What you did is called "rinsing," not "washing." "Washing" involves treating the yeast with acid to kill off bacteria in a contaminated culture. This also significantly weakens the yeast, so if you think you need to do this, it's best to just buy new yeast.
Rinsing with water is detrimental for several reasons. It raises the pH by replacing beer with water, leaving the culture susceptible to bacterial infection. Osmosis causes the yeast to expel minerals, aminos and other nutrients needed for healthy yeast. It adds oxygen, causing the yeast to immediately begin respiration and metabolism, but without new food they just consume their reserves, becoming weakened; therefore it should not even be done shortly before pitching.

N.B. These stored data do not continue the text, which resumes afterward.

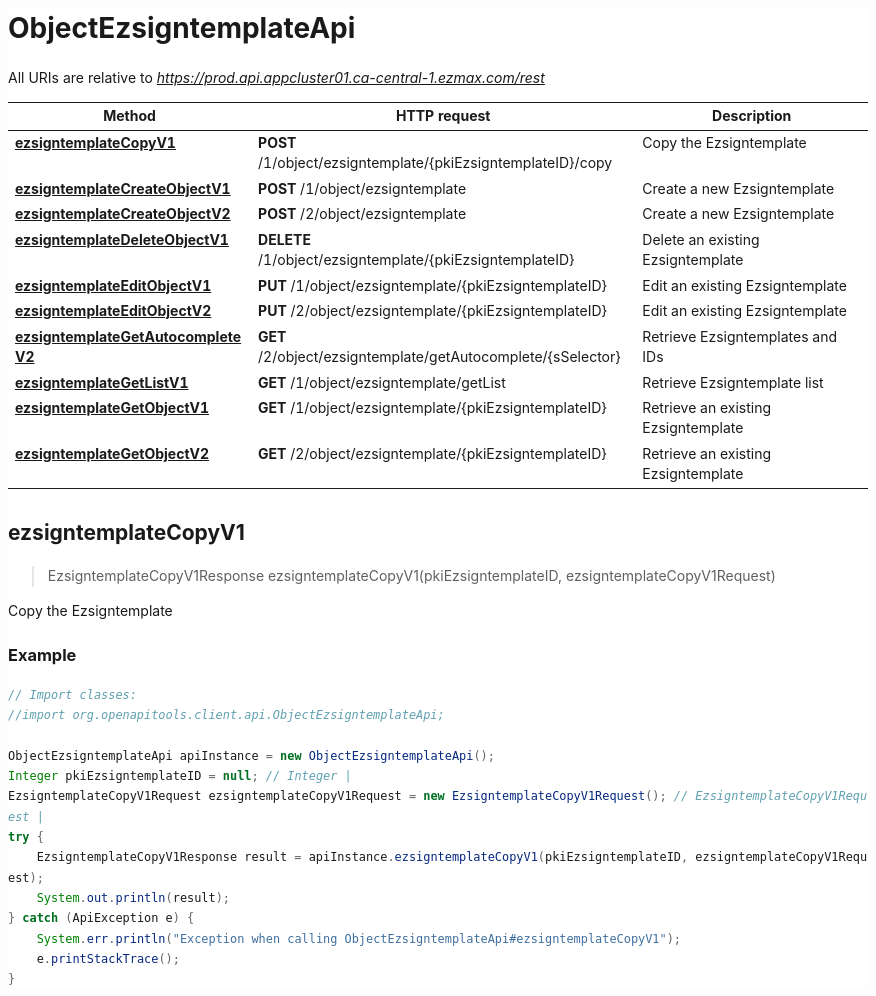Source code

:# ObjectEzsigntemplateApi

All URIs are relative to *https://prod.api.appcluster01.ca-central-1.ezmax.com/rest*

Method | HTTP request | Description
------------- | ------------- | -------------
[**ezsigntemplateCopyV1**](ObjectEzsigntemplateApi.md#ezsigntemplateCopyV1) | **POST** /1/object/ezsigntemplate/{pkiEzsigntemplateID}/copy | Copy the Ezsigntemplate
[**ezsigntemplateCreateObjectV1**](ObjectEzsigntemplateApi.md#ezsigntemplateCreateObjectV1) | **POST** /1/object/ezsigntemplate | Create a new Ezsigntemplate
[**ezsigntemplateCreateObjectV2**](ObjectEzsigntemplateApi.md#ezsigntemplateCreateObjectV2) | **POST** /2/object/ezsigntemplate | Create a new Ezsigntemplate
[**ezsigntemplateDeleteObjectV1**](ObjectEzsigntemplateApi.md#ezsigntemplateDeleteObjectV1) | **DELETE** /1/object/ezsigntemplate/{pkiEzsigntemplateID} | Delete an existing Ezsigntemplate
[**ezsigntemplateEditObjectV1**](ObjectEzsigntemplateApi.md#ezsigntemplateEditObjectV1) | **PUT** /1/object/ezsigntemplate/{pkiEzsigntemplateID} | Edit an existing Ezsigntemplate
[**ezsigntemplateEditObjectV2**](ObjectEzsigntemplateApi.md#ezsigntemplateEditObjectV2) | **PUT** /2/object/ezsigntemplate/{pkiEzsigntemplateID} | Edit an existing Ezsigntemplate
[**ezsigntemplateGetAutocompleteV2**](ObjectEzsigntemplateApi.md#ezsigntemplateGetAutocompleteV2) | **GET** /2/object/ezsigntemplate/getAutocomplete/{sSelector} | Retrieve Ezsigntemplates and IDs
[**ezsigntemplateGetListV1**](ObjectEzsigntemplateApi.md#ezsigntemplateGetListV1) | **GET** /1/object/ezsigntemplate/getList | Retrieve Ezsigntemplate list
[**ezsigntemplateGetObjectV1**](ObjectEzsigntemplateApi.md#ezsigntemplateGetObjectV1) | **GET** /1/object/ezsigntemplate/{pkiEzsigntemplateID} | Retrieve an existing Ezsigntemplate
[**ezsigntemplateGetObjectV2**](ObjectEzsigntemplateApi.md#ezsigntemplateGetObjectV2) | **GET** /2/object/ezsigntemplate/{pkiEzsigntemplateID} | Retrieve an existing Ezsigntemplate



## ezsigntemplateCopyV1

> EzsigntemplateCopyV1Response ezsigntemplateCopyV1(pkiEzsigntemplateID, ezsigntemplateCopyV1Request)

Copy the Ezsigntemplate



### Example

```java
// Import classes:
//import org.openapitools.client.api.ObjectEzsigntemplateApi;

ObjectEzsigntemplateApi apiInstance = new ObjectEzsigntemplateApi();
Integer pkiEzsigntemplateID = null; // Integer | 
EzsigntemplateCopyV1Request ezsigntemplateCopyV1Request = new EzsigntemplateCopyV1Request(); // EzsigntemplateCopyV1Request | 
try {
    EzsigntemplateCopyV1Response result = apiInstance.ezsigntemplateCopyV1(pkiEzsigntemplateID, ezsigntemplateCopyV1Request);
    System.out.println(result);
} catch (ApiException e) {
    System.err.println("Exception when calling ObjectEzsigntemplateApi#ezsigntemplateCopyV1");
    e.printStackTrace();
}
```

Best practice is indeed to store the yeast under the beer it fermented -- just pour the slurry from your fermenter into a sanitized container and save for reuse. Efforts should be made to exclude oxygen from the beer to prevent the above mentioned premature metabolic processes, and to avoid providing oxygen to acetic acid bacteria which are inevitably present and could feed on the alcohol present.
When repitching, pour off enough of the beer so you can swirl and shake the yeast up into a thick slurry, and pitch directly into the wort. There will of course be some non-yeast material in the slurry -- trub and non-viable cells. Standard practice is simply to pitch a larger amount of slurry to account for this.
The practice of yeast rinsing came into homebrewing some time ago the same way so many bad practices have, by the serial repetition of information from books that were half a century or more out of date.